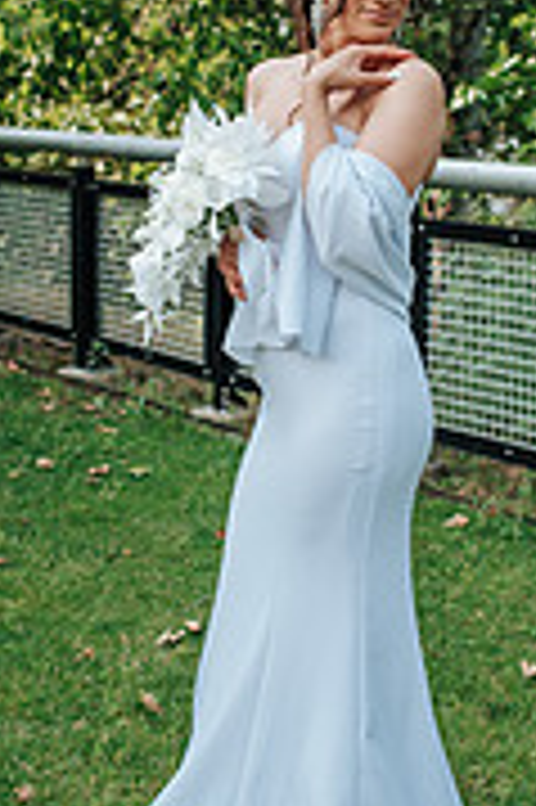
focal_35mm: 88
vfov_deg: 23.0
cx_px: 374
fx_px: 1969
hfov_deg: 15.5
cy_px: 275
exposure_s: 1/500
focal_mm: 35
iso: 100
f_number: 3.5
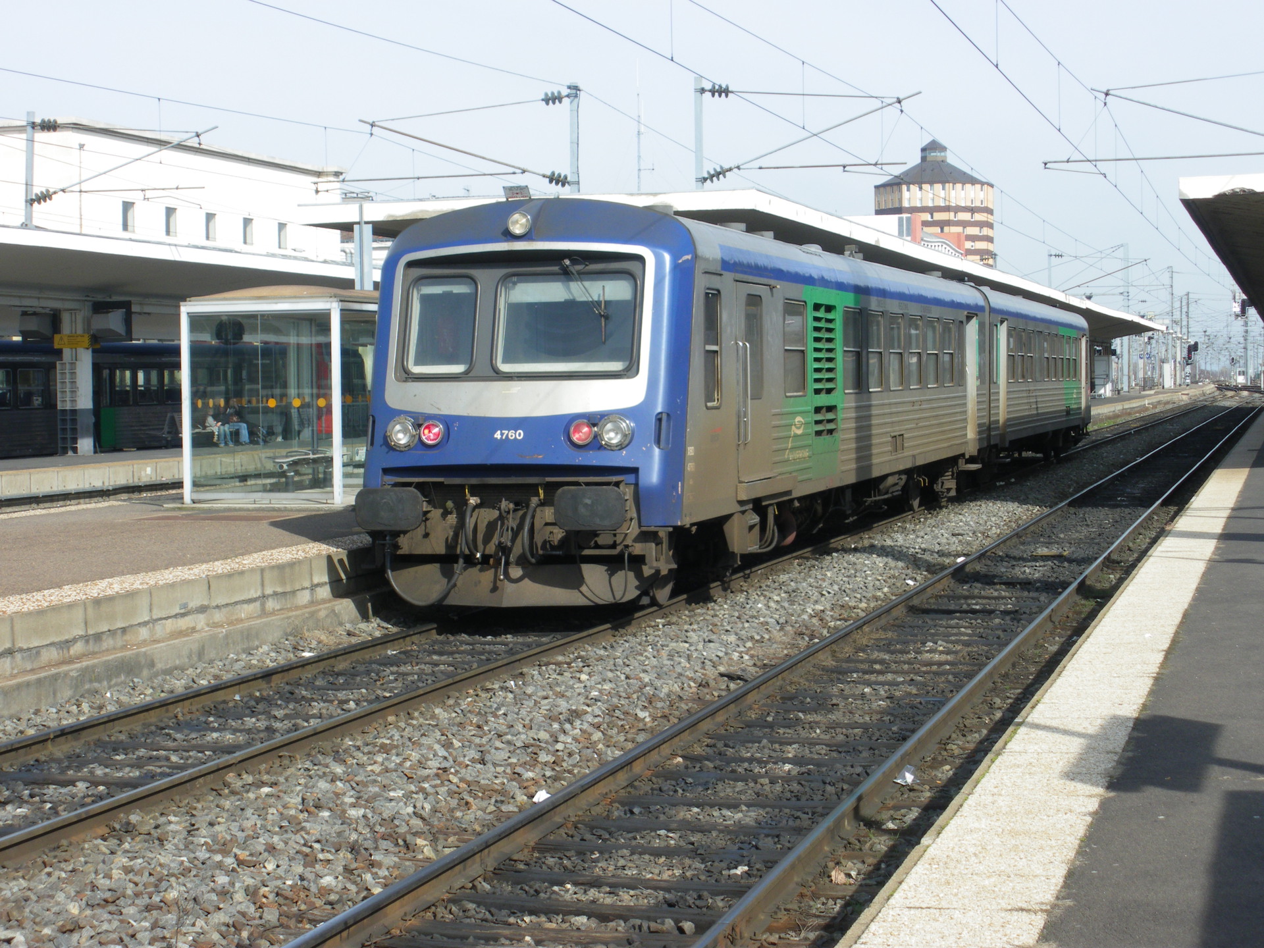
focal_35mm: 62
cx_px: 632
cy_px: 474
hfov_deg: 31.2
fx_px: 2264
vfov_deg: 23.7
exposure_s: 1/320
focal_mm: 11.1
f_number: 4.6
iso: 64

===

### [DIRECTIONS]
Copy all of the listing word for word, minus the images.

### [RESPONSE]
focal_35mm: 88
vfov_deg: 23.0
cx_px: 374
fx_px: 1969
hfov_deg: 15.5
cy_px: 275
exposure_s: 1/500
focal_mm: 35
iso: 100
f_number: 3.5
focal_35mm: 62
cx_px: 632
cy_px: 474
hfov_deg: 31.2
fx_px: 2264
vfov_deg: 23.7
exposure_s: 1/320
focal_mm: 11.1
f_number: 4.6
iso: 64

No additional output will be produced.